== Material provided ==
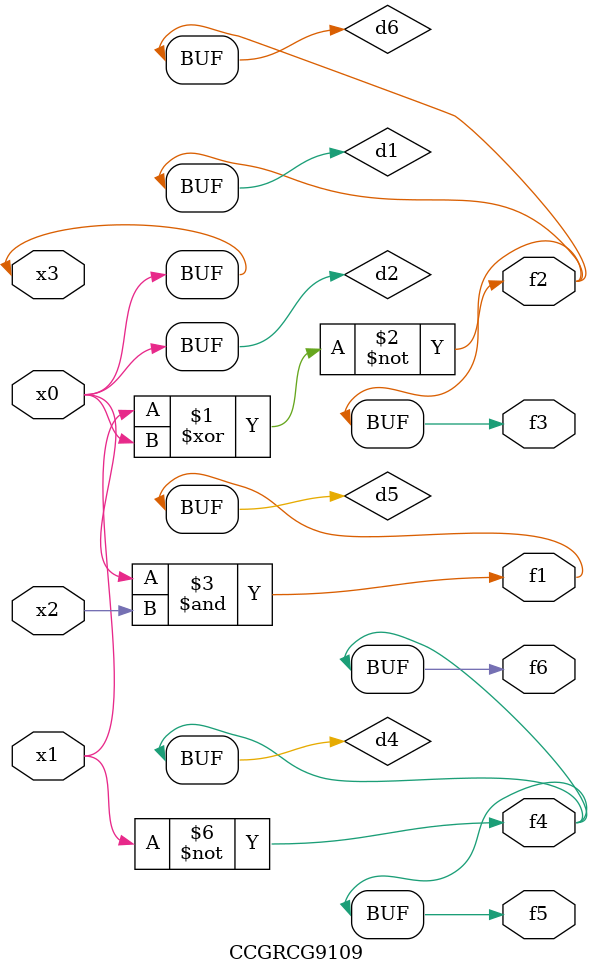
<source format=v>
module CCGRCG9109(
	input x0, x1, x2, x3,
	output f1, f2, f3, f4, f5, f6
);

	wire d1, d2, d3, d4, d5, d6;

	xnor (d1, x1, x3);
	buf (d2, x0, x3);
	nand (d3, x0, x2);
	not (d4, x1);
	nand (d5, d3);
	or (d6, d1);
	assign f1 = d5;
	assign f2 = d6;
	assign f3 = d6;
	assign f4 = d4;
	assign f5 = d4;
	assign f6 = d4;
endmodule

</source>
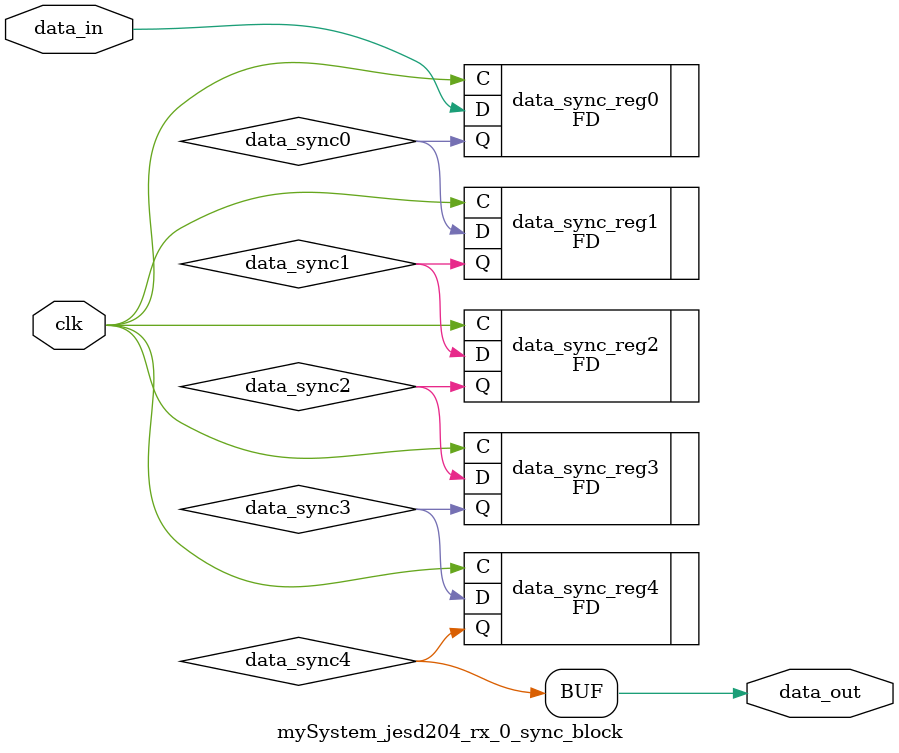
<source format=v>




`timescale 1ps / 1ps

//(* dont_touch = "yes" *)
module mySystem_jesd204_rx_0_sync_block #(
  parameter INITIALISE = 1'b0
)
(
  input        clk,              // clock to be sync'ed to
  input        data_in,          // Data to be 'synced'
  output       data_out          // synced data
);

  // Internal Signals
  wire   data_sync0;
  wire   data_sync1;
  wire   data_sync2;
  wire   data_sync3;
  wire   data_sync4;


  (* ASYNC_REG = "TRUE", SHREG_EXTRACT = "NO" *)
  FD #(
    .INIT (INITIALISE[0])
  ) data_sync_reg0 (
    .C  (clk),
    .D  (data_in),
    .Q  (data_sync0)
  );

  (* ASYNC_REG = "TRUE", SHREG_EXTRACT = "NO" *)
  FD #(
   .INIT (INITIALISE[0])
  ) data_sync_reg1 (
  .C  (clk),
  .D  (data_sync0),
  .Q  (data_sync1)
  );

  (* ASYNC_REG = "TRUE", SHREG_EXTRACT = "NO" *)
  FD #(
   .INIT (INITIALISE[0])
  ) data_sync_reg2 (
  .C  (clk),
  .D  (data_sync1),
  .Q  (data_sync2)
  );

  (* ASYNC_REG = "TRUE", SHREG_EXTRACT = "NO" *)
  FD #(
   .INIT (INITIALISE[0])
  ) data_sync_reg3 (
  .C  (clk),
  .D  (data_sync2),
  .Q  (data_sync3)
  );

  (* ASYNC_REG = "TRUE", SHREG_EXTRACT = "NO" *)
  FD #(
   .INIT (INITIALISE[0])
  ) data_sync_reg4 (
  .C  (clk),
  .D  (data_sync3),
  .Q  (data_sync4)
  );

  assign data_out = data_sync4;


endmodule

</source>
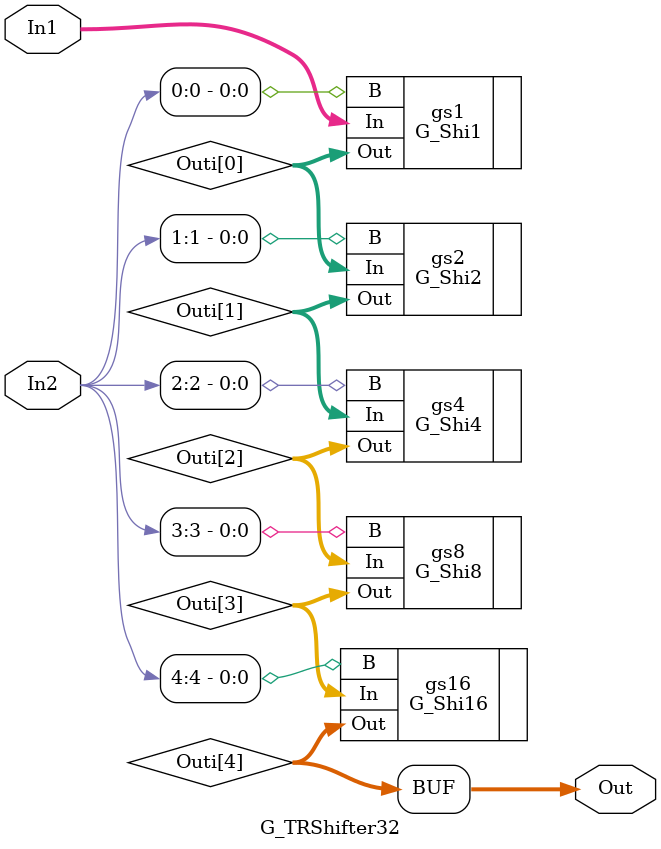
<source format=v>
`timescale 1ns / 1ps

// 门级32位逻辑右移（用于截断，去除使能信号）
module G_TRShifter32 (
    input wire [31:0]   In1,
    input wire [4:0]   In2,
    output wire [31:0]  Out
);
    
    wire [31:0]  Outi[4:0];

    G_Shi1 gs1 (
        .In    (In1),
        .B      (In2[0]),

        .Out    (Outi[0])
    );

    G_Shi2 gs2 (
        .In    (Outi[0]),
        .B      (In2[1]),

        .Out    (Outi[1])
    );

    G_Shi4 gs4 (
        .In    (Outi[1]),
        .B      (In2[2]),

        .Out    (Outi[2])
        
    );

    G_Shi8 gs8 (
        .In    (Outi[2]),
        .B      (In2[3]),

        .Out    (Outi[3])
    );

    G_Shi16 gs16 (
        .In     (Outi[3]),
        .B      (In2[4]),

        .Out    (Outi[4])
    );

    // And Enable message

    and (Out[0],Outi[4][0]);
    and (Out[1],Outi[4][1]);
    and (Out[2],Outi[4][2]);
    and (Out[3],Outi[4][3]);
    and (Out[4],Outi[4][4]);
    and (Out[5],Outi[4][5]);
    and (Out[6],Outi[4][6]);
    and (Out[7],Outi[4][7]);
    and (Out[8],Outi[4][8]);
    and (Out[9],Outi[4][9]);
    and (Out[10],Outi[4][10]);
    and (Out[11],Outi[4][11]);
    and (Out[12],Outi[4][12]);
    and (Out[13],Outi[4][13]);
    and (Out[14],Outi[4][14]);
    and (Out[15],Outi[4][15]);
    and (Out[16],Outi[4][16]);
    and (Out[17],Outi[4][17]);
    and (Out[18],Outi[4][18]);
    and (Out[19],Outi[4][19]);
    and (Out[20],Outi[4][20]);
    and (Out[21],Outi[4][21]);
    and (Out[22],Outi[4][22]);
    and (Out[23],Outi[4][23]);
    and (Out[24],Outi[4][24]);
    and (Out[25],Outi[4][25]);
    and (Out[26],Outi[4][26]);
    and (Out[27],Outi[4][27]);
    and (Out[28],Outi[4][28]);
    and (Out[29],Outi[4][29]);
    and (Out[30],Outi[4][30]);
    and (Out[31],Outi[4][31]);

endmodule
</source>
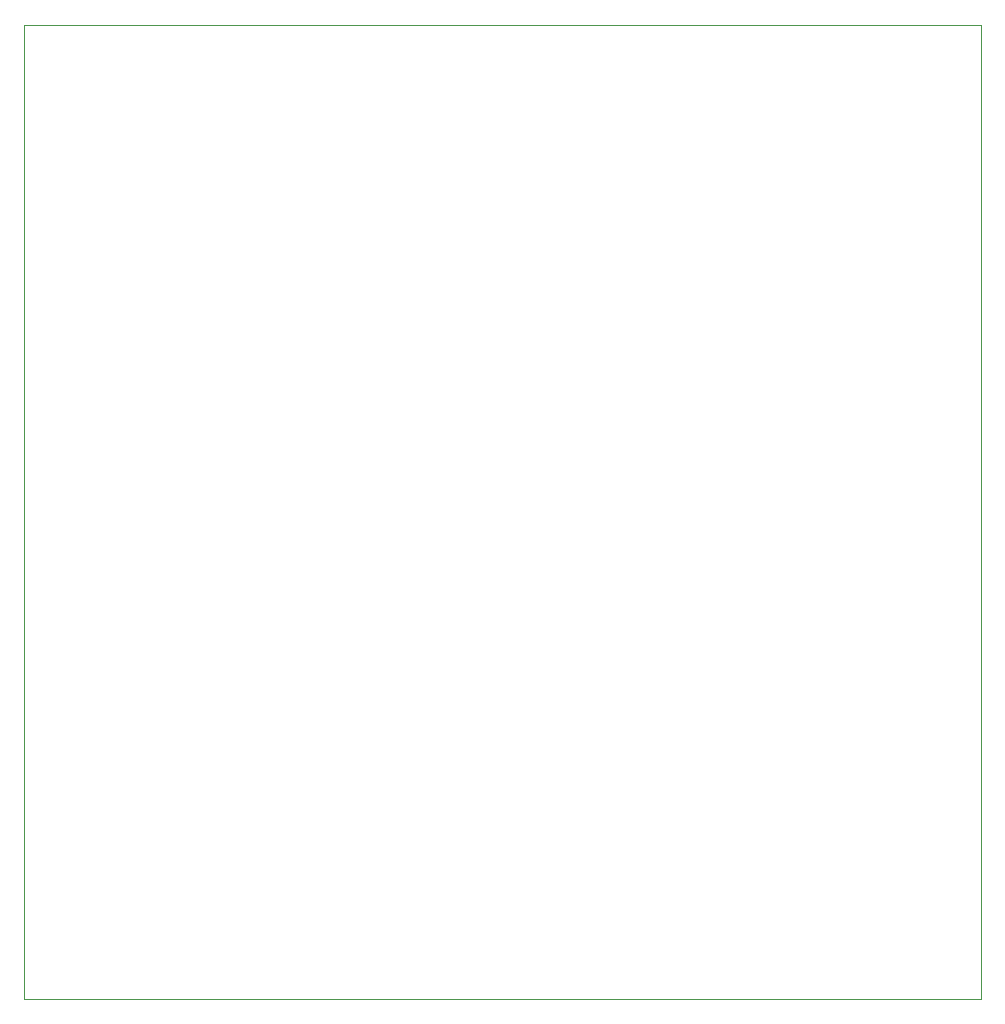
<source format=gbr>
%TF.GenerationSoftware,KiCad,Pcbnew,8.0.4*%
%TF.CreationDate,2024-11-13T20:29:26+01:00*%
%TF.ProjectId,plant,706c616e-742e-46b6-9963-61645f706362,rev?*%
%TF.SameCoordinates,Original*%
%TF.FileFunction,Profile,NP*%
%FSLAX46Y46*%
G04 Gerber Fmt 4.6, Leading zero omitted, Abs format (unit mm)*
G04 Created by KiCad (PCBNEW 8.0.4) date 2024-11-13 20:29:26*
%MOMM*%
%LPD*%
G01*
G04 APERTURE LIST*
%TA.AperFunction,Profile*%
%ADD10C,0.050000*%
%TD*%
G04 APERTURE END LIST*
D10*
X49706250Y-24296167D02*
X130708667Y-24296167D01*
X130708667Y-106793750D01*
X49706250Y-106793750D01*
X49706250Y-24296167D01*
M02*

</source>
===
== Material provided ==
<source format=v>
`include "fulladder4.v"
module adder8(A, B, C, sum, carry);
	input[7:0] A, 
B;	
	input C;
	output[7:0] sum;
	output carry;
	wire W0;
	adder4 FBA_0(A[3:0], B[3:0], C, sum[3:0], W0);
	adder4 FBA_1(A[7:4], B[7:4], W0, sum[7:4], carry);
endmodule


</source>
===
▶ Task requirements:
From the records above, pull every line that carries the word "input".

▶ Answer space:
	input x0, x1, x2, x3,
  input        clk,              // clock to be sync'ed to
  input        data_in,          // Data to be 'synced'
    input wire [31:0]   In1,
    input wire [4:0]   In2,
	input[7:0] A, 
	input C;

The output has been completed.